Article X—Amendments
1. Process
These bylaws may be amended only by a majority of the board of directors at any noticed meeting with at least two-thirds vote of the members voting.
2. October 23, 2014
Article III, Section 1 amended. Updated category descriptions. Removed Family category of membership.
Article III, Section 2 amended. Affiliate members may vote.
Article IV, Section 2 amended. Positions of president-elect and past-president created. President is elected for 3 years, coming in as president-elect, then moving to president, then moving to past-president. Modified terms of at-large members for the 11/2014 election so that at-large members will, in the future, be staggered as to when they come on and off of the board.
Exceptions for 2014 Elections
In order to accommodate changes to terms in the bylaws and to stagger future open positions, the election to be held in Nov, 2014 is approved by the board to be conducted with the following terms and positions. There will be no past president for one year. In order to fulfill the executive committee, the president may appoint one of the members at large to serve in that capacity for one year. A president will be elected to serve one year and to remain as past president the following year. One at large position will be a three year term only for the 2014 election in order to stagger future openings.
3. January 8, 2015
Article VI, Section 1 amended. Affiliate members may vote and nominate. This was voted on 10/23/2014 but was changed only in Article II, Section 2. This revision brought the by-laws into alignment with the 10/23/2014 vote.

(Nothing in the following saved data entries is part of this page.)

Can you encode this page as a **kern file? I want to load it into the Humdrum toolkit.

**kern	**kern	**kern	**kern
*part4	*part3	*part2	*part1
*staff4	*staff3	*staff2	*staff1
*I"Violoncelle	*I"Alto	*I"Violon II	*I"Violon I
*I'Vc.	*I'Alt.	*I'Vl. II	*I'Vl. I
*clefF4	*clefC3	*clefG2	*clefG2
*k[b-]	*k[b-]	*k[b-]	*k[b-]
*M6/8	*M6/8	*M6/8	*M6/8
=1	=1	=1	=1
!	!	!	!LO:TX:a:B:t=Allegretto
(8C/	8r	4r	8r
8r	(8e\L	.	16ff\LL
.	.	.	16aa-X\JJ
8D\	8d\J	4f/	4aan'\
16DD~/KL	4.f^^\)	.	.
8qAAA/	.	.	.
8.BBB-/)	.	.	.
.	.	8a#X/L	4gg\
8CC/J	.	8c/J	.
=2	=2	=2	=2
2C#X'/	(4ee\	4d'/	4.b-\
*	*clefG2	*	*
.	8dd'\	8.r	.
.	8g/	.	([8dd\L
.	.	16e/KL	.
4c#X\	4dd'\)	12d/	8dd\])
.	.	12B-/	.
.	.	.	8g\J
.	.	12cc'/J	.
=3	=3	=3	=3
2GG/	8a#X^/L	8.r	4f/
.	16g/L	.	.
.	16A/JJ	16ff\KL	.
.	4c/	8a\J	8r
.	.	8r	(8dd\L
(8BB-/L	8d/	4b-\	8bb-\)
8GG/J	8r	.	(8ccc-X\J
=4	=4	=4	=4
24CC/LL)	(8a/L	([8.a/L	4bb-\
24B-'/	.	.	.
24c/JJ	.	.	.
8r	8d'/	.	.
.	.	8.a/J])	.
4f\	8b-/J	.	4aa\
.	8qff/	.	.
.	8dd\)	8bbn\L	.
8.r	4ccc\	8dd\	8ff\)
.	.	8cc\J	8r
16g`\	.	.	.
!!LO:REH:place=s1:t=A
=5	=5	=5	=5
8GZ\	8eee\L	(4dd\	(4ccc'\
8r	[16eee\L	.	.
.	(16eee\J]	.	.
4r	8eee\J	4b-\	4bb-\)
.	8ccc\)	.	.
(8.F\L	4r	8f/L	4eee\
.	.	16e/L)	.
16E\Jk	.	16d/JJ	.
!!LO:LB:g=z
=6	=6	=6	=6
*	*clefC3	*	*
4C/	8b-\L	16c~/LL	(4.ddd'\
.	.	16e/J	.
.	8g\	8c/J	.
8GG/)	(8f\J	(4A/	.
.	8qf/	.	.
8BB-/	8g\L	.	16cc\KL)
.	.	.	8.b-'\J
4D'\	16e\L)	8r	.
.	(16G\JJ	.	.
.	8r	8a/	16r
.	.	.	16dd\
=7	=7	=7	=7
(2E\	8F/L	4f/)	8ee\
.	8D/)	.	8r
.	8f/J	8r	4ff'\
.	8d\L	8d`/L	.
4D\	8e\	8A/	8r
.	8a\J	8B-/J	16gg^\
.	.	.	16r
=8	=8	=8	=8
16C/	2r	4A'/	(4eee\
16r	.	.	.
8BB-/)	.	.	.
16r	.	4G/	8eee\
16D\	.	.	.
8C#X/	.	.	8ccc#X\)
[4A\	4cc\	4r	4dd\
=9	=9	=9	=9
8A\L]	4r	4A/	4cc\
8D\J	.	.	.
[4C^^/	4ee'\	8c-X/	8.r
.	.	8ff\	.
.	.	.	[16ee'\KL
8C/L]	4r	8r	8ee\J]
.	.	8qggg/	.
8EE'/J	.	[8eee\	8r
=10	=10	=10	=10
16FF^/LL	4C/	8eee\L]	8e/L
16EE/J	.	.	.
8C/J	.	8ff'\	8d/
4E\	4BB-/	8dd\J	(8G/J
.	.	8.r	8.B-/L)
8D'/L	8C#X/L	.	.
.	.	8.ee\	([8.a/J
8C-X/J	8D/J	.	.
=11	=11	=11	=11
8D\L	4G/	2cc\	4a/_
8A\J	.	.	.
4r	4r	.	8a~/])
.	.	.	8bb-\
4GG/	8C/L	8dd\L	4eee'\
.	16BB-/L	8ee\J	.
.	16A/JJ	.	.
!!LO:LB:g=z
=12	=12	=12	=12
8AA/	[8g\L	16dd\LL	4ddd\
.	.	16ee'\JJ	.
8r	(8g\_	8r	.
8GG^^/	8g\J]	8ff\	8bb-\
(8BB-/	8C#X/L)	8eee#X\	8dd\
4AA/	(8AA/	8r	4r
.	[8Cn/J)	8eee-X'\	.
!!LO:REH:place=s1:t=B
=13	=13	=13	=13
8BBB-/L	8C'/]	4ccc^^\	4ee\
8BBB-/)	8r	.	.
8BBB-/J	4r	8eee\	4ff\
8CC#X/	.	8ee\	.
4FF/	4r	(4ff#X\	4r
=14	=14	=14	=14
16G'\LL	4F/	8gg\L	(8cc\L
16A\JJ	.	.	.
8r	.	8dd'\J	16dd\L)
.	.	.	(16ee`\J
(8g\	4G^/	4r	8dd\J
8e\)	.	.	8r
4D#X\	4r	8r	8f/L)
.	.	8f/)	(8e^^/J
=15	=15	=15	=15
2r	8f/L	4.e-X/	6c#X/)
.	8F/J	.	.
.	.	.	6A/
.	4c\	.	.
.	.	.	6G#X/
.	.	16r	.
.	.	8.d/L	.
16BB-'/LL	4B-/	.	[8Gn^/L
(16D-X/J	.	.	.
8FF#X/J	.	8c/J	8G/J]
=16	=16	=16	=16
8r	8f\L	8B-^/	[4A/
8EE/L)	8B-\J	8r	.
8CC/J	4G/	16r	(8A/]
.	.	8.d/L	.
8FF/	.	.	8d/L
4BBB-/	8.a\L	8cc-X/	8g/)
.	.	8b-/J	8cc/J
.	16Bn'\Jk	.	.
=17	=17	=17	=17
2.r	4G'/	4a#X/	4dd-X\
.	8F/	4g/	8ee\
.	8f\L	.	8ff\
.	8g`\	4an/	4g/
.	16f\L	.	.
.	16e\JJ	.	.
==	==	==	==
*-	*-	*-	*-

Article VIII, Section 1 amended. Chairs of committees shall be full members of Iowa ABA.
4. April 9, 2015
Article III, Section 1 amended to make more clear that Full Member status is appropriate for any of the listed certifications or a relevant graduate degree.
Article VIII, Section 1-5 amended. Language stating that the chair of committees is board-appointed was present in Sections 2-5 (each individual committee). To be more concise, that language has been moved to Section 1. Chair terms of service (1 year) was added to Section 1.
5. July 10, 2018
Article IV section 1 amended to divide secretary-treasurer to two roles, secretary and treasurer.

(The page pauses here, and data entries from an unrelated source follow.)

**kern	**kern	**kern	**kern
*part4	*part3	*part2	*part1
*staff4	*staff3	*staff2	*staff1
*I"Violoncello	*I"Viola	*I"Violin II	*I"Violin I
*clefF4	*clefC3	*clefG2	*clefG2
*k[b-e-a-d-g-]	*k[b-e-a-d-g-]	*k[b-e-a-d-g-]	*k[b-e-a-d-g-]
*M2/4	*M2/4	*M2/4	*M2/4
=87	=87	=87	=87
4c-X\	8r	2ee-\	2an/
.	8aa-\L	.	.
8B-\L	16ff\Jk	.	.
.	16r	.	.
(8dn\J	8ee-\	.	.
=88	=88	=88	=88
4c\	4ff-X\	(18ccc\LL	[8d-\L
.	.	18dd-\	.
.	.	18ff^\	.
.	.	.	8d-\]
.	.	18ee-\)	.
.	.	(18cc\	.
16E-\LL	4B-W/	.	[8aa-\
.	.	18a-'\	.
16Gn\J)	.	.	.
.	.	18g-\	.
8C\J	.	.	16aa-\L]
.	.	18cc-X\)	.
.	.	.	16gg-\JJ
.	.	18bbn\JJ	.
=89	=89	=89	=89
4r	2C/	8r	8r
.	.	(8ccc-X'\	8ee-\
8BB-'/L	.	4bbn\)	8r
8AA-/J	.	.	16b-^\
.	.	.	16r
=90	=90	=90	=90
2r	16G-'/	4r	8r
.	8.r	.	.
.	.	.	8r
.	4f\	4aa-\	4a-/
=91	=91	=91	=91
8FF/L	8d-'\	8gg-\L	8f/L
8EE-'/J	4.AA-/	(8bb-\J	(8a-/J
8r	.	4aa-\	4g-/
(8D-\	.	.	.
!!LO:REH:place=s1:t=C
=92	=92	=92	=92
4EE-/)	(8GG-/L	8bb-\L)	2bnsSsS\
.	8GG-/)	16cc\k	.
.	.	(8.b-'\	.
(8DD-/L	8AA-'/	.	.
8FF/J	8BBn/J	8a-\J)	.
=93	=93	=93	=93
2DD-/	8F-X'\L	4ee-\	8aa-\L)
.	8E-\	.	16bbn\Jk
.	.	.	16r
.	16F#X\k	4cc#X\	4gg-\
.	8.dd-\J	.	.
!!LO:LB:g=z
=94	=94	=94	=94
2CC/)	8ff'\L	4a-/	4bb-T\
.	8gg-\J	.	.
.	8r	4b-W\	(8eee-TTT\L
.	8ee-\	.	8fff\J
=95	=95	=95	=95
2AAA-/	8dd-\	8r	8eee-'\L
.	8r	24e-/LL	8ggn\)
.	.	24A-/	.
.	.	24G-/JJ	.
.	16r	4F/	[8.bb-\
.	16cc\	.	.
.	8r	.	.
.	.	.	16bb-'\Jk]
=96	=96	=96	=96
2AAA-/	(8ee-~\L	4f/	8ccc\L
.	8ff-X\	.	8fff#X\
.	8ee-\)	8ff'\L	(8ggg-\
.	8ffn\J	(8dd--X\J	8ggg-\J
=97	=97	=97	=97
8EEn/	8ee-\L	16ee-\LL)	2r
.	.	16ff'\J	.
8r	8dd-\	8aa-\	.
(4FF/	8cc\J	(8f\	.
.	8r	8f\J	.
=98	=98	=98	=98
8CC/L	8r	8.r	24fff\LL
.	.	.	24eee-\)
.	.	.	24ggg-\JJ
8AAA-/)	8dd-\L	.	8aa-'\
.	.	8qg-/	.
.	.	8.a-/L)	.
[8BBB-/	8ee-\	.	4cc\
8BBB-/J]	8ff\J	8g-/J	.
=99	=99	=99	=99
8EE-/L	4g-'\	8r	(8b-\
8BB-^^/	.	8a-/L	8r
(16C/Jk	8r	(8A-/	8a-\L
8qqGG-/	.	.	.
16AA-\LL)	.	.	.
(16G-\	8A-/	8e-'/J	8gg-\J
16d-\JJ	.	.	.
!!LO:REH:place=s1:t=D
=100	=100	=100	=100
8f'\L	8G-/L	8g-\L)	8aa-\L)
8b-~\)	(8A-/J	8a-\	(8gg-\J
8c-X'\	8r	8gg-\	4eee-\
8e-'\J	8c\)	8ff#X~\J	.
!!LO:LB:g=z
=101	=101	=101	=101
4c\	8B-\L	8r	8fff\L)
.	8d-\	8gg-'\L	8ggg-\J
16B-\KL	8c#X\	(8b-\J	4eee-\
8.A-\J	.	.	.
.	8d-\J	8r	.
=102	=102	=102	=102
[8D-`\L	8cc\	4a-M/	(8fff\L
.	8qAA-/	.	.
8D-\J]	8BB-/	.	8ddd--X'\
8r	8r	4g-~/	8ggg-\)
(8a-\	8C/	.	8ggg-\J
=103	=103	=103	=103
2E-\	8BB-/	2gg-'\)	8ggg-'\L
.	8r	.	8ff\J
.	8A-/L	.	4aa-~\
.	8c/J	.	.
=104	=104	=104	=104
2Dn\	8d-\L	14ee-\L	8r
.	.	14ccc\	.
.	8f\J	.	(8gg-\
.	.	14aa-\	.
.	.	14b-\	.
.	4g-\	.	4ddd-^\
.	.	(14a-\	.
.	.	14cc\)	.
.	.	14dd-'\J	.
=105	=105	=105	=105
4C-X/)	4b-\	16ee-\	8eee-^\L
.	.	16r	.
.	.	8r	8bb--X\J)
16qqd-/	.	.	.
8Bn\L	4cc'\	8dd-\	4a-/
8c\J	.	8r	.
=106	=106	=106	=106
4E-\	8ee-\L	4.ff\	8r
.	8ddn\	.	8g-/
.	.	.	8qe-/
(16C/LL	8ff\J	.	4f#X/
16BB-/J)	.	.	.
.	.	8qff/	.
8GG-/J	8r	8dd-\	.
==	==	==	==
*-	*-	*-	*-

Article IV section 2 amended to add length of student board member at 1 year.
Article IV section 3 amended to reflect the division of the secretary and treasurer roles.
Article V section 1 amended to divide secretary-treasurer to two roles, secretary and treasurer, and add a student member to the composition of the board.
Article VI section 2 amended to reflect that a student board member must also be a student member of Iowa ABA. Language was removed indicating the student board member could be appointed, but is not a voting member. The student board member will be a voting member.
6. July 9, 2020
Article IV section 4 amended to add word “shall” to provide the option of board to replace an officer when necessary.
7. October 7th, 2020
Article IV section 1 amend to add wording to reflect additional board members
Article IV section 3 amend to reflect secretary and treasurer duties
Article VI section 1 amend to add students and treasurer
Article VIII section 8 amend to reflect duties of conference committee
Article VIII section 6 amend to add financial committee
8. April 9, 2025
All articles updated for clarity and to allow electronic methods for voting, ballots, and other
business. Board composition and terms changed. Membership committee merged with
publication committee. Renamed program committee to conference committee.